Köprülü Fâzıl Mustafa Paşa’nın şehâdeti ve hizmetleri (19 Ağustos 1691)

  • GİRİŞ19.08.2023 09:12
  • GÜNCELLEME19.08.2023 09:12

Ağabeyi IV. Mehmed’in tahttan indirilmesiyle yerine tahta oturtulan Sûltân II. Süleyman döneminde bir taraftan Almanya ve Venedik cephelerinde felâketli savaşlar devam ediyor, diğer taraftan zorbalar ocaklara Hâkim olmuşlar, Yeniçeri Ağası Harputlu Ali Ağa zorbalara söz geçiremiyor, asker kafasına göre hareket ediyordu.

Sûltân II. Süleyman’ın durumu düzeltmesi için Sadrâzâm Siyavuş Paşa’ya baskısı, Siyavuş Paşa’nın bütün gayretine rağmen başıbozukluğun düzeltilememiş olması ve ardından bir ihtilâlin patlak vermesi Siyavuş Paşa’nın azledilmesi için yeterli oldu.

Ancak Siyavuş Paşa ihtilâlcilerin hışmından kurtulamadı. Sarayı basıldı.

Paşa, kendisini korumakla görevli 150 kişiyle birlikte elinde kılıcıyla şehit oldu. Konağı döşemelerine kadar talan edildi. Ayrıca o güne kadar hiç görülmemiş bir şekilde edeb sınırları aşılarak harem halkıda bu çapulculardan nasibini alınca artık daha fazla dayanamayan esnaf sokağa döküldü. Süleymaniye Vâizi Osman Efendi esnafın başında Topkapı Sarayına kadar yürürken onbinlerce halk arkasına düştü.

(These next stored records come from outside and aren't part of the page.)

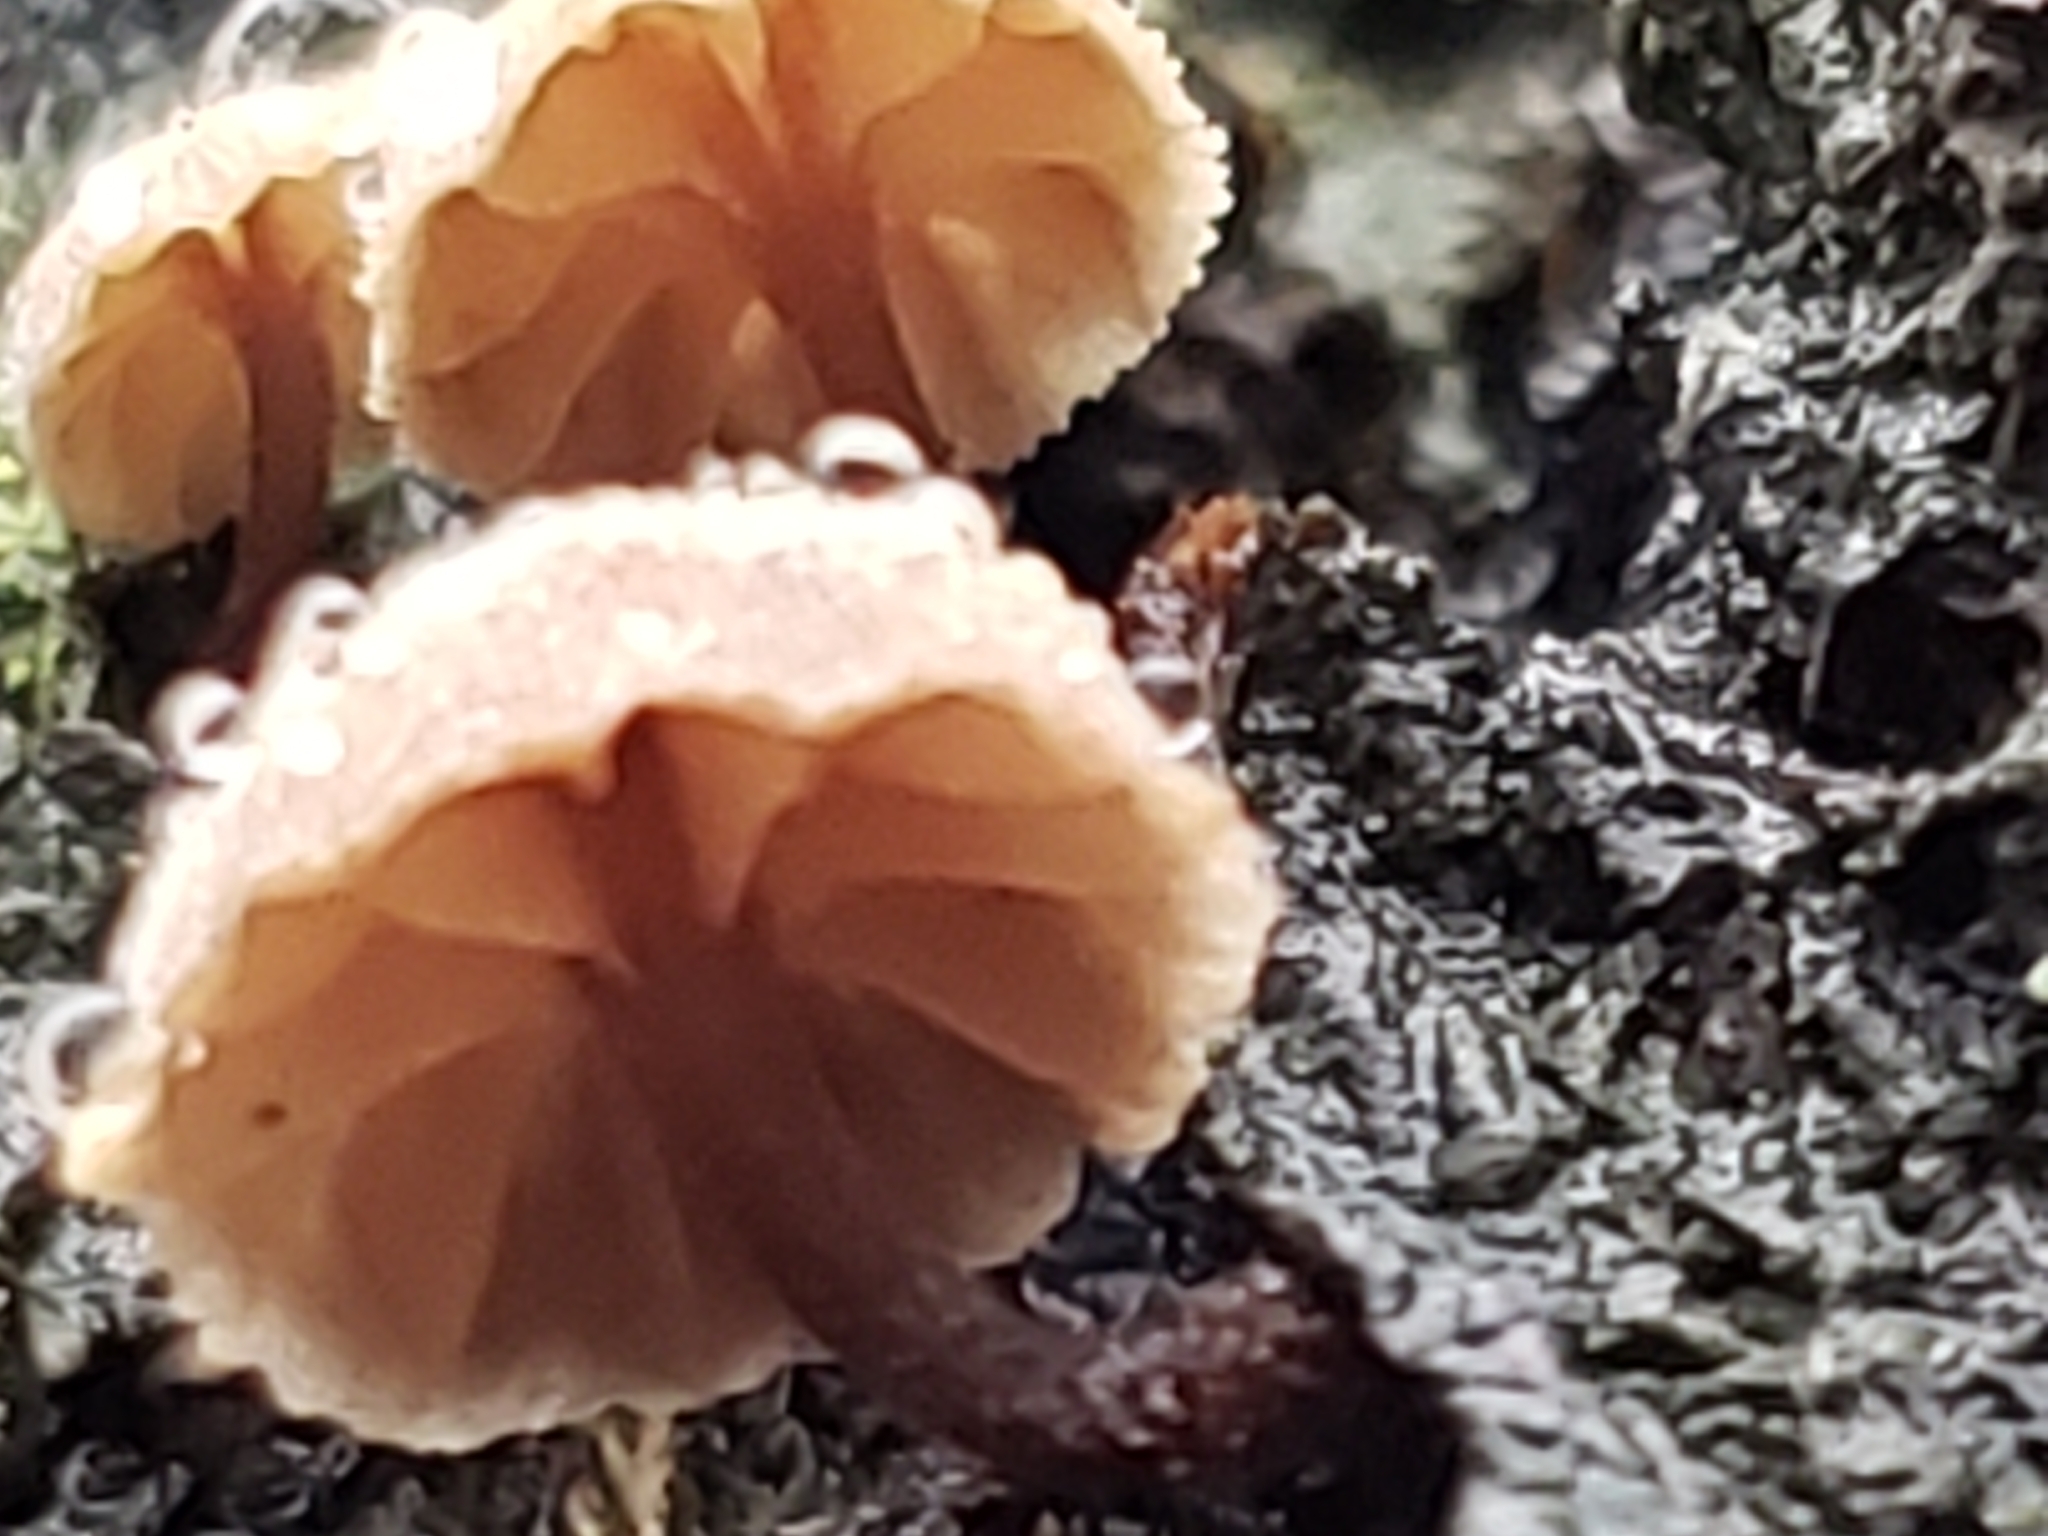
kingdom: Fungi
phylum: Basidiomycota
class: Agaricomycetes
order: Agaricales
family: Mycenaceae
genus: Mycena
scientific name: Mycena corticola
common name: Bark mycena
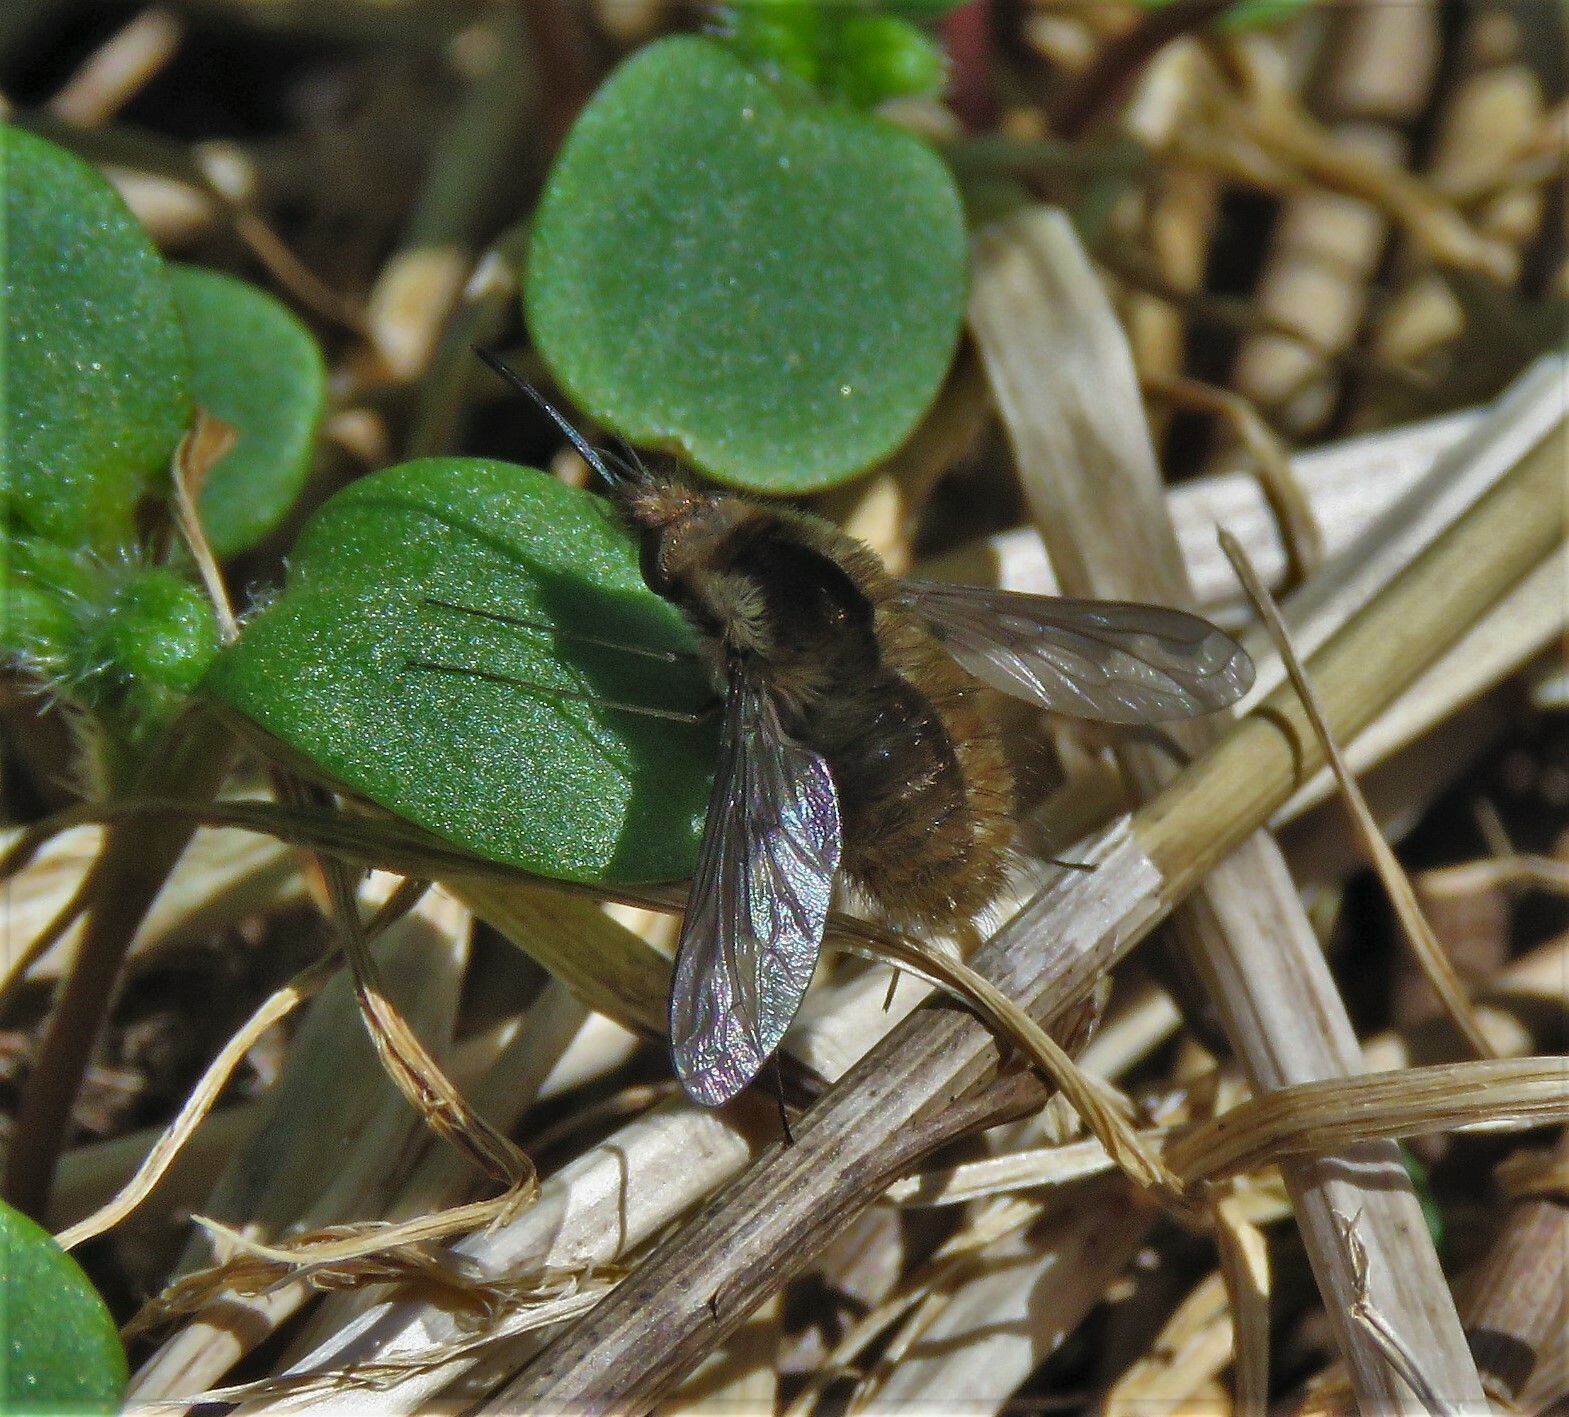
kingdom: Animalia
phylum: Arthropoda
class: Insecta
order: Diptera
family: Bombyliidae
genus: Bombylius
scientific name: Bombylius major
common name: Bee fly
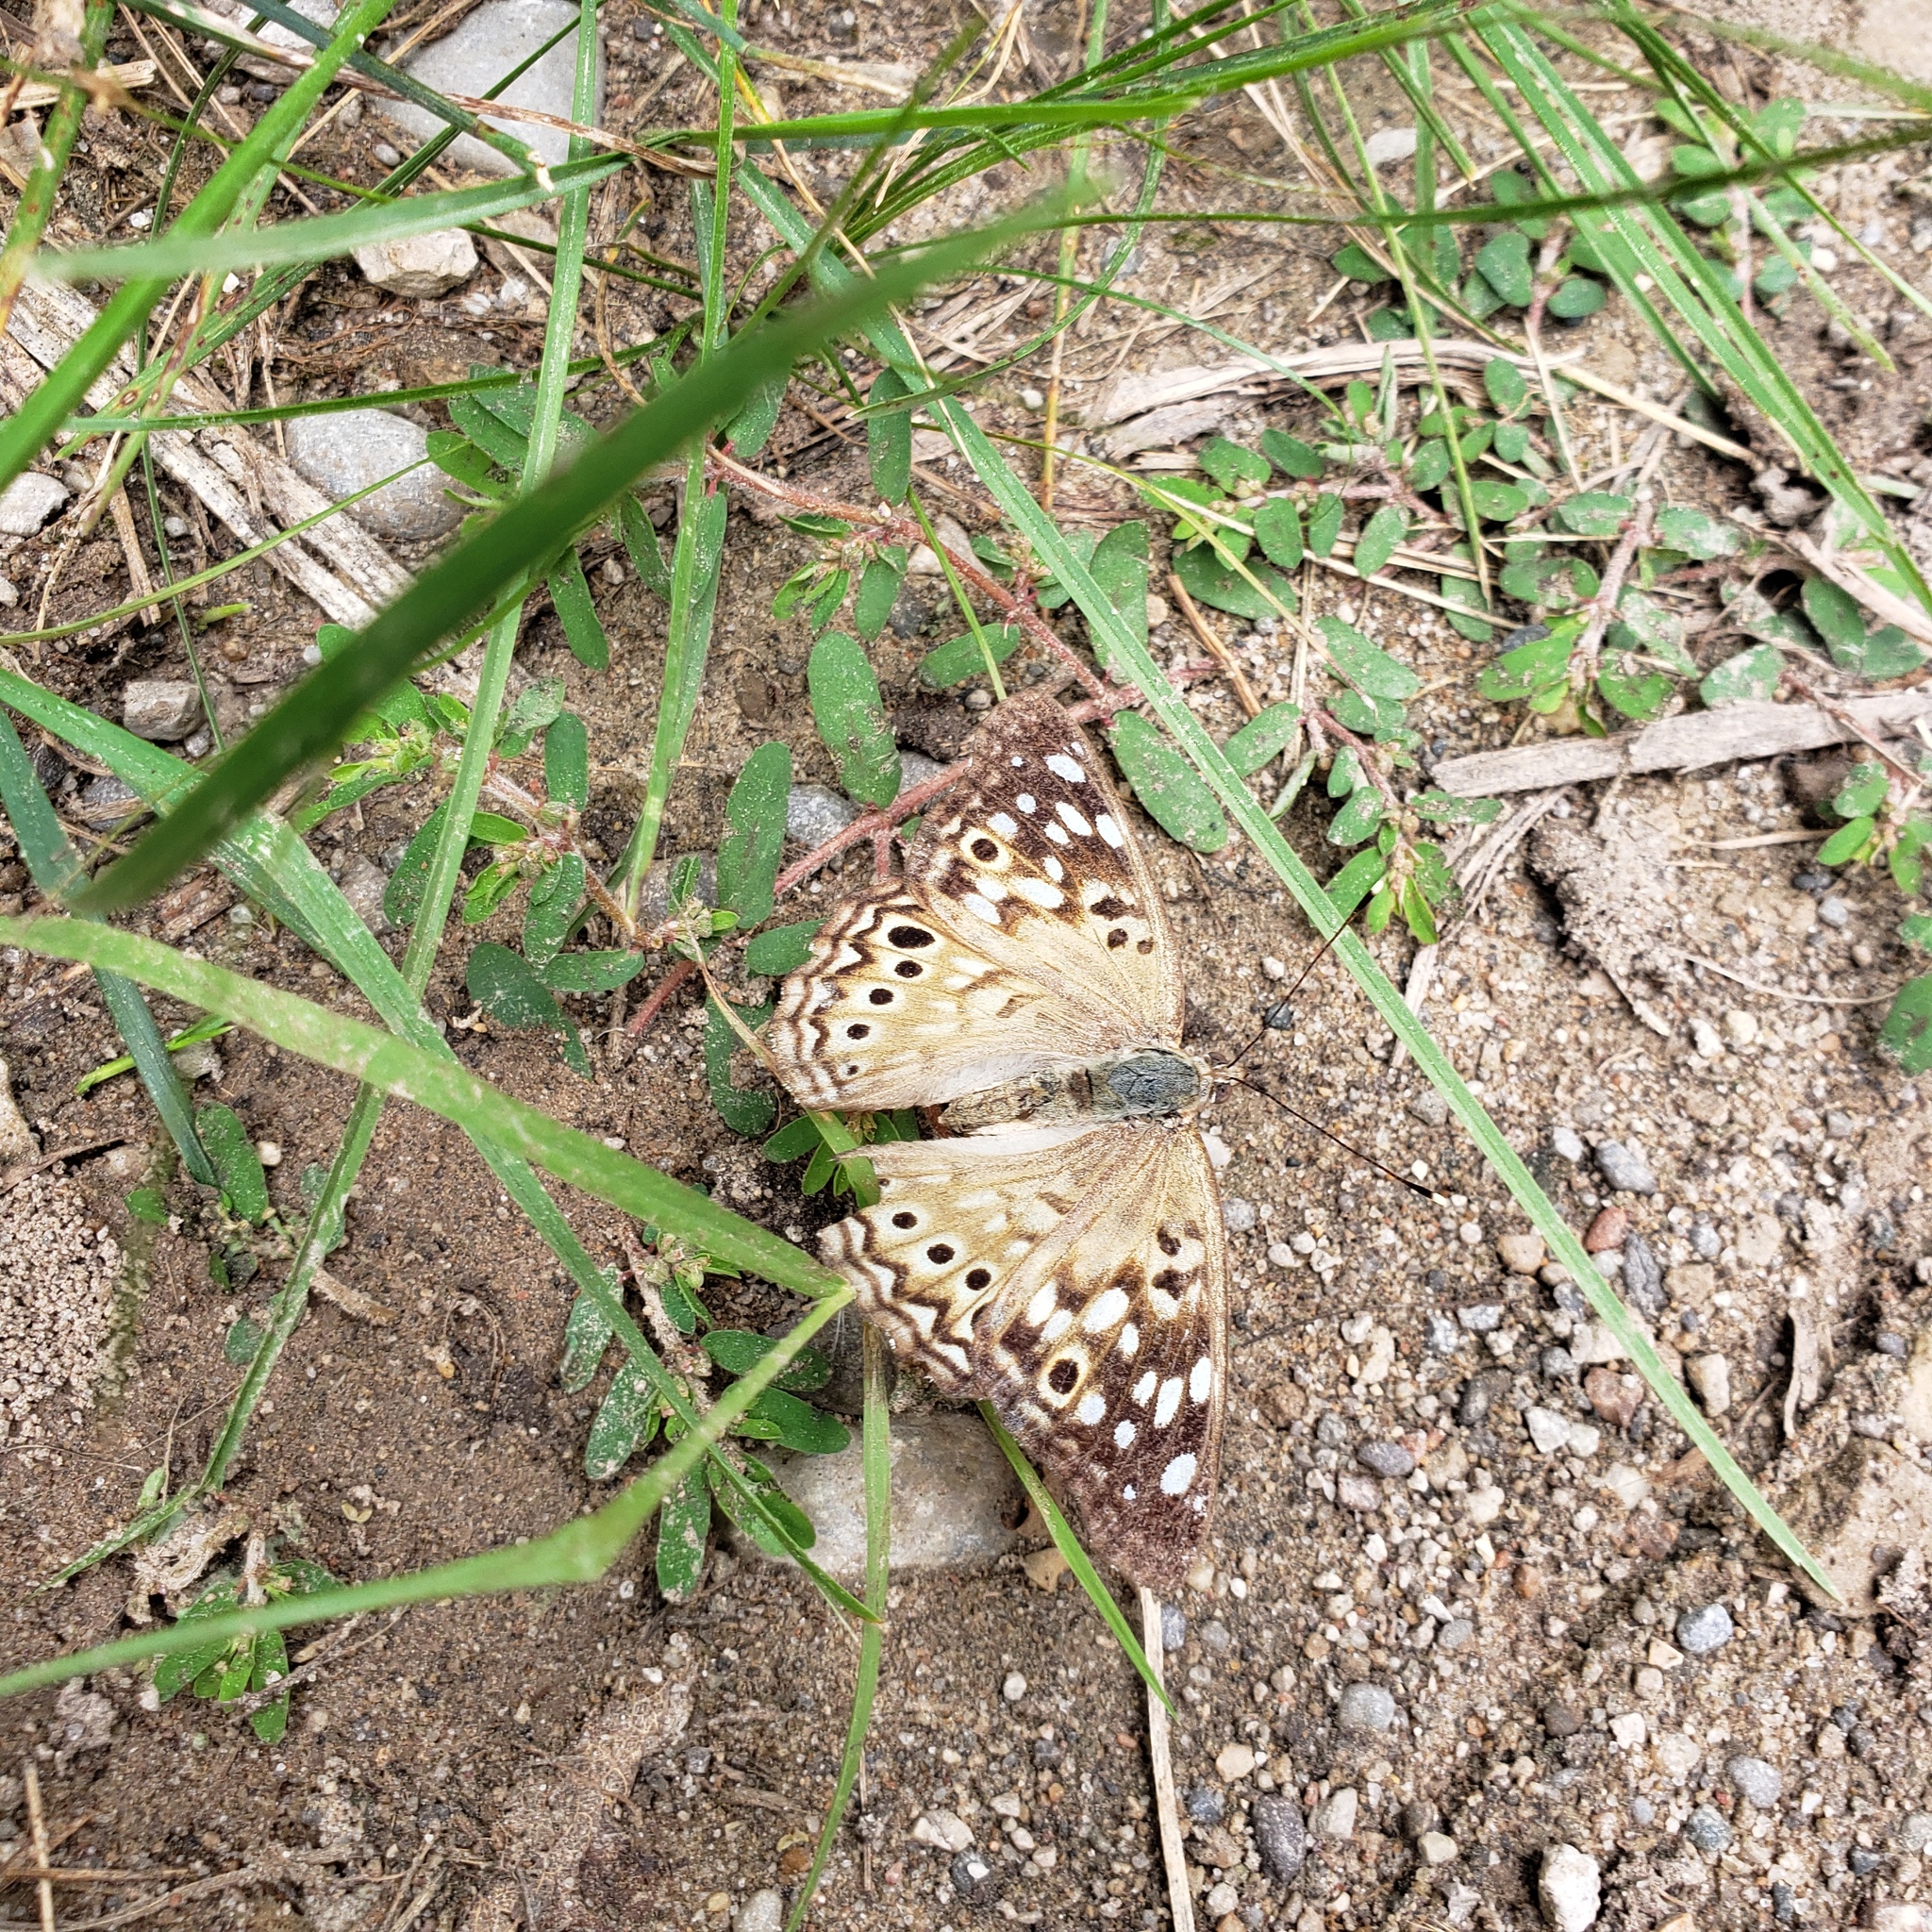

Padişah ta Sancağ-ı Şerif’i çıkartıp sarayın önüne dikince zorbalar dağıldı. 

Yeni Sadrâzâm Ayaşlı Nişancı İsmail Paşa, ertesi gün yağmaya katılan Rum ve Yahudiler de dâhil yağmacılardan bulduklarını idam ettirdi. Ancak Eskişehir’de Yeğen Osman Paşa isyanıyla birlikte Anadolu’da celâli isyanları yeniden alevlenince, bu kez de iki aydır görevde olan İsmail Paşa’nın yerine Çanakkale muhafızı Bekri Mustafa Paşa sadârete getirildi. Fakat isyanlarda devam ediyordu.

Bu kez Girit’in başkenti durumundaki Kandiye Garnizonundaki askerler isyan ederek Komutanları Zülfikar Paşa’yı öldürdüler.

İsyan Hanya’da bulunan Köprülü Vezir Mustafa Paşa tarafından bastırıldı.

Fakat bu arada cephelerden iç açıcı haberler gelmiyordu.

Almanların ilerleyişi sürüyordu. 91 yıldır elimizde olan Budapeşte’nin yaklaşık 100 km. kuzeydoğusundaki Eğri Kalesi düşmüştü. Bunu 8 Eylül 1888’de Budapeşte’nin 50 km. güneybatısında önemli bir şehir olan İstolni-Belgrad’ın düşmesi takip etti.

Zâten Barden Prensi Ludwig Bosna sınırına pekte uzak olmayan Gradiska’yı, General Caraffa da Lippa’yı almıştı. Ayrıca Tuna’nın doğu kıyısında bulunan Balkanlar’la Orta Avrupa’yı birbirine bağlayan Semendire ile Sava Nehrinin kuzeyinde kalan Osiyek dâhil bütün topraklar Almanların eline geçti.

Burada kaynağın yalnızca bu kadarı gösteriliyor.